Idris Bukhamada, recently named by the Government of National Accord as the head of the Petroleum Facilities Guard, told local TV export operations at the ports were continuing and the oil was for all Libyans.
He was speaking after east Libyan forces carried out air strikes for a fifth day against Benghazi Defence Brigades (BDB), the faction that overran the ports. The eastern-based Libyan National Army and BDB have been battling in Libya’s eastern Oil Crescent since Friday, threatening output from oil ports LNA seized in September.
A senior official from Libya’s National Oil Corporation (NOC) said production had dipped by 35,000 barrels per day (bpd) due to the latest unrest, leaving national production at just over 660,000 bpd.
OPEC member Libya was producing more than 1.6 million bpd before a 2011 uprising led to political turmoil and conflict slashing output to a fraction of earlier levels.
“We have been tasked by BDB to protect oil ports,” Bukhamada said, adding his oil guard belonged to the state and had no military mission.
“I reassure all companies and NOC partners export operations are continuing and have not stopped,” he told Libyan TV channel Al Nabaa.
Since the BDB attacked on Friday, a front line has formed at the centre of the Oil Crescent, between the ports of Ras Lanuf and Brega.

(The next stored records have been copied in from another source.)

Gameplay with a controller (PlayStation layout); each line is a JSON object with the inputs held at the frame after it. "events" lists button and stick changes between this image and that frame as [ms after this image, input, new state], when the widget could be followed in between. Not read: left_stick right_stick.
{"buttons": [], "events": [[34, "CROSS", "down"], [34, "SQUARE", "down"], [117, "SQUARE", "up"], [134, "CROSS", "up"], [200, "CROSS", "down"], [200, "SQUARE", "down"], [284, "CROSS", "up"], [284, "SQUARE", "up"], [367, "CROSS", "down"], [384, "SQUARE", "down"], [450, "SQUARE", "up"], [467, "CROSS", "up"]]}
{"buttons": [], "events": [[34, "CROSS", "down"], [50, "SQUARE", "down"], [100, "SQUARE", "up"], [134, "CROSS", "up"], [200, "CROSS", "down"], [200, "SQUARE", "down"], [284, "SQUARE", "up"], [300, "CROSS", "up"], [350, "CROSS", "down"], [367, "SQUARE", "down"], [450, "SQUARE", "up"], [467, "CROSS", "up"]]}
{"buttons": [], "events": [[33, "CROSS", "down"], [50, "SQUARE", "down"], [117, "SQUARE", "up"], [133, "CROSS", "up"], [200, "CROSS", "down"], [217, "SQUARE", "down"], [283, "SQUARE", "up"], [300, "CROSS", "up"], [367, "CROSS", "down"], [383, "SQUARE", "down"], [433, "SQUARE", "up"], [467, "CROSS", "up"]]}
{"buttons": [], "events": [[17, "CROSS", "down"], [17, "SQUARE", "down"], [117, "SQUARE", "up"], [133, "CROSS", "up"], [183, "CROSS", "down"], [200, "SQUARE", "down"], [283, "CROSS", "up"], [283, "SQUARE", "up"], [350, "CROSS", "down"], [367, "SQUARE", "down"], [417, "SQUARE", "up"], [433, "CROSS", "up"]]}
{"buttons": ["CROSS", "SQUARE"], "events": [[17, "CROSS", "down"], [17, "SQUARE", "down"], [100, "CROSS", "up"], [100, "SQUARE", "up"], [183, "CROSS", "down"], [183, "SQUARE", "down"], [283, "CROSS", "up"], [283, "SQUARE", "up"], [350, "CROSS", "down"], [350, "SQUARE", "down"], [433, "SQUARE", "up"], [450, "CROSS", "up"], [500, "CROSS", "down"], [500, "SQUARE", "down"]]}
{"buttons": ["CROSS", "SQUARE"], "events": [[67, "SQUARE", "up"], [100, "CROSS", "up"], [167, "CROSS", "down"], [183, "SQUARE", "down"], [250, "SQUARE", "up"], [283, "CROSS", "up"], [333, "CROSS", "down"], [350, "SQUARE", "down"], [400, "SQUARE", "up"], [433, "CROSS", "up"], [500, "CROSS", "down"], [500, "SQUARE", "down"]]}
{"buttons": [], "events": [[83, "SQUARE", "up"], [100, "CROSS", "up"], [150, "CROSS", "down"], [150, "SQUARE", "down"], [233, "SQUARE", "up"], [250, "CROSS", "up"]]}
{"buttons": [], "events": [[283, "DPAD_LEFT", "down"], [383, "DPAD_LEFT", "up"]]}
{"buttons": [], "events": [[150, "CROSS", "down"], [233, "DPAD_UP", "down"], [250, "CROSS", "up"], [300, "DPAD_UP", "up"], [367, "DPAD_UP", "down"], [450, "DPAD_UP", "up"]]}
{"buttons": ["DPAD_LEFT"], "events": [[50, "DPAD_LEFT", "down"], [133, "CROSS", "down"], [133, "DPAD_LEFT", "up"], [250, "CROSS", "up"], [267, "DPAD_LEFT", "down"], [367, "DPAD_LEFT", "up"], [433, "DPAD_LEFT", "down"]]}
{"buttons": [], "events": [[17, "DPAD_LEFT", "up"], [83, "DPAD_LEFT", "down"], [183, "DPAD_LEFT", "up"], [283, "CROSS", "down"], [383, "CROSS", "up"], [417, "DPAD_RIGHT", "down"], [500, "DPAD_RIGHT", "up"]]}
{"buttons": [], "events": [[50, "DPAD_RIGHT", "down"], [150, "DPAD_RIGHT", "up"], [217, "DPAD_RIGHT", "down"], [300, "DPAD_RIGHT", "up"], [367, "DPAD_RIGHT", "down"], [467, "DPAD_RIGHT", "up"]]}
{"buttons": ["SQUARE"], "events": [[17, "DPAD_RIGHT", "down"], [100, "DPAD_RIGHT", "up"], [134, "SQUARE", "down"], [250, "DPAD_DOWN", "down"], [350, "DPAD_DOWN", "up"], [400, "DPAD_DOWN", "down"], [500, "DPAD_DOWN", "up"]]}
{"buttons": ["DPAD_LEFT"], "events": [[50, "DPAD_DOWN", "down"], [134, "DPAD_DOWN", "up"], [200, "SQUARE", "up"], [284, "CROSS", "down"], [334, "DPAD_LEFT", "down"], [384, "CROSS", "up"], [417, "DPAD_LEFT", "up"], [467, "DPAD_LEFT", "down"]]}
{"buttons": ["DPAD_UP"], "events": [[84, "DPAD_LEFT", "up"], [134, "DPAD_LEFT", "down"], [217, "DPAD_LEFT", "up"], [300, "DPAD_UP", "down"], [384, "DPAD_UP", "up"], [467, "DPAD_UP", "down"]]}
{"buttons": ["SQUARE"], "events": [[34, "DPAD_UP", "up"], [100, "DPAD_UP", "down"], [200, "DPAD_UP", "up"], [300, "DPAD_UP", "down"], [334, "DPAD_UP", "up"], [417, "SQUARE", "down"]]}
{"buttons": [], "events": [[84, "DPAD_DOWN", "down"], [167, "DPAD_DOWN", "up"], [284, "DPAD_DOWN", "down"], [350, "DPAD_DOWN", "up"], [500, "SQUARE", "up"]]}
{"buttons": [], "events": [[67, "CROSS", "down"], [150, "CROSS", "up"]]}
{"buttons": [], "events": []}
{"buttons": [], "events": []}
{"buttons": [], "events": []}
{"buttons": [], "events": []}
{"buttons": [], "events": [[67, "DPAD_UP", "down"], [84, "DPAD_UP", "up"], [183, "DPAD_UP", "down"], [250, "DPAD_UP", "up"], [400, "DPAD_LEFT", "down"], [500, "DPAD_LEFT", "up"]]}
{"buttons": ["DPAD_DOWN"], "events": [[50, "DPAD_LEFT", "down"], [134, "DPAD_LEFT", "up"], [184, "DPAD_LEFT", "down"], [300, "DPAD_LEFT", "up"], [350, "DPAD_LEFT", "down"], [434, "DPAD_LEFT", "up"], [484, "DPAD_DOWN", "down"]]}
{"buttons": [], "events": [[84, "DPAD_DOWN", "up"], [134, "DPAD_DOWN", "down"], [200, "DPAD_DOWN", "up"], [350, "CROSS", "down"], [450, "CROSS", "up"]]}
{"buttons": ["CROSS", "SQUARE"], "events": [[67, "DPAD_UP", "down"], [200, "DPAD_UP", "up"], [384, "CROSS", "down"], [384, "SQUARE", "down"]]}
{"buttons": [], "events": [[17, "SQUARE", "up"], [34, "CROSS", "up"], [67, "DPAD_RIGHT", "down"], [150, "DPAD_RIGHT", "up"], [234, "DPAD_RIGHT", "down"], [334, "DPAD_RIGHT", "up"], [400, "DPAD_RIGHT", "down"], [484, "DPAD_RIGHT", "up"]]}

The Libyan National Army still controls Brega as well as a fourth port, Zueitina, to the north-east.
It says it is using air strikes to prepare for a counter-attack.
Libyan National Army spokesman Ahmed al-Mismari said the latest strikes hit targets from the BDB at Ras Lanuf and at Nawfiliya, 75 km to the west.
A resident and a military official in Ras Lanuf confirmed the air strikes, but said there had been no change in positions of rival factions on the ground.
A social media account used by BDB said the group “is protecting all its positions and controls the area from Nawfiliya to beyond Ras Lanuf”.
The Libyan National Army ended long blockades at Zueitina, Ras Lanuf and Es Sider when it took over seven months ago, leading to a boost in oil production.
Es Sider and Ras Lanuf were badly damaged in previous fighting and are still operating below capacity.
The current battle threatens to inflame a long-running, low intensity conflict between political and military factions in eastern and western Libya, which the UN-backed government has failed to resolve.
The BDB is partly made up of fighters ousted from Benghazi by the Libyan National Army, whose commander Khalifa Haftar has been waging a three-year military campaign in the city against Islamists and other rivals.
On Tuesday 39 members of Libya’s eastern parliament, aligned with the LNA, voted to withdraw from a UN-backed dialogue process following the BDB attack.